Eu sempre tive muitos sonhos na vida, desde muito pequena, como qualquer pessoa. Mas a minha realidade como mulher trans, negra e periférica fez com que alguns sonhos fossem adiados e guardados dentro de mim por muito tempo.

A minha luta diária com meu corpo e contra o preconceito fez com que eu procrastinasse. Ao mesmo tempo, sempre acreditei que o mundo dá voltas e, mais cedo ou mais tarde, nos oferece oportunidades. Às vezes, de maneira repentina.

 

A minha luta diária com meu corpo e contra o preconceito fez com que eu procrastinasse

Um dos sonhos que ficaram guardados em mim era a carreira no audiovisual. Desde a época da escola, sempre me envolvi em oficinas ligadas ao tema, mas nada que fosse muito além disso. Tinha muitas idéias e grande parte delas não aconteceu.

O tempo passou e a minha oportunidade veio em 2016, ao fazer um curso maravilhoso de audiovisual na Maré. Ele era exclusivo para moradores da comunidade e, mesmo que eu não fosse uma moradora de lá, era uma pessoa com muita força de vontade. Fui a primeira mulher trans do curso e também a primeira não-moradora da comunidade. Uma grande exceção foi aberta pra mim.

Nunca sonhei que um dia, depois de me entender como trans, eu poderia estar envolvida com o audiovisual. Principalmente porque quando fazemos a transição, ficamos muito focadas nisso. Mas por mais que você diga não a certas coisas, lá dentro existe sempre aquele sim.

Natasha Roxy: “Nunca sonhei que um dia, depois de me entender como trans, eu poderia estar envolvida com o audiovisual” (Foto: Arquivo Pessoal)

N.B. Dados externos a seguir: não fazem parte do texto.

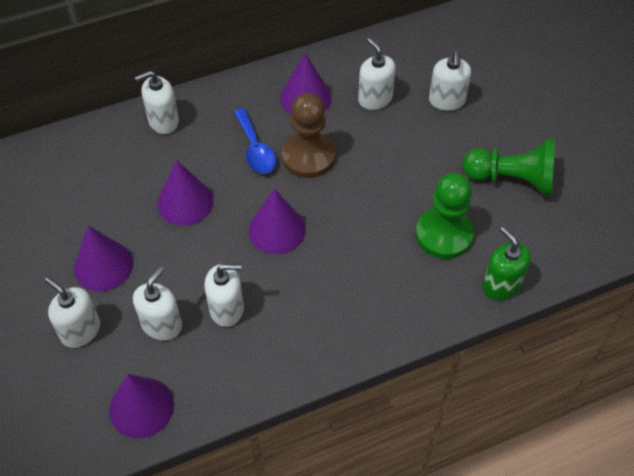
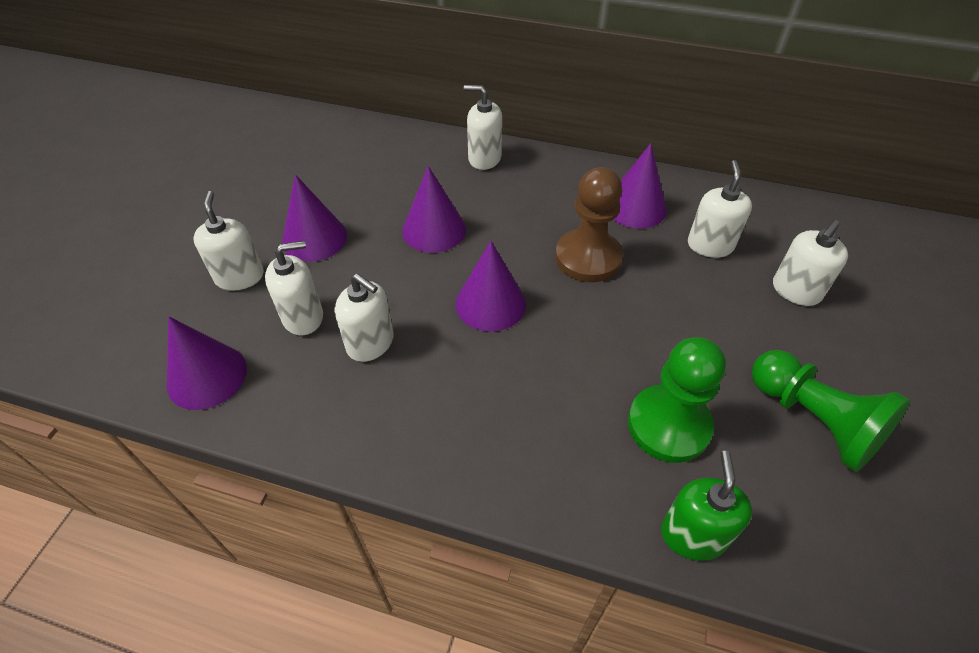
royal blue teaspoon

Em janeiro de 2017, conheci e me envolvi com um mochileiro chileno que despertou em mim um outro sonho guardado: viajar. Ele me ajudou muito a lidar com certas coisas que eu tinha medo. Aos poucos, fui percebendo que eu não estava apaixonada por ele, mas pela liberdade que ele tinha e transmitia para mim. Certas pessoas fazem isso, dão um estalo na nossa cabeça. Nossa relação não durou muito, mas aquilo me ensinou muitas coisas e me despertou para sentimentos mais complexos.

Foi então que, em abril, fiz meu primeiro mochilão para o Paraguai. Fui até a fronteira, em Foz do Iguaçu, com a mochila cheia de roupas e maquiagem, transbordando ideias e com R$5 no bolso. Cheguei à conclusão que podemos sobreviver com pouco, basta ser humilde. Entendi que eu não deveria focar só na minha transição e que poderia sim ter outros sonhos. Mochilei por 30 dias e tive experiências incríveis.

Natasha Roxy decidiu fazer seu primeiro mochilão para o Paraguai com apenas R$5 no bolso (Foto: Arquivo Pessoal)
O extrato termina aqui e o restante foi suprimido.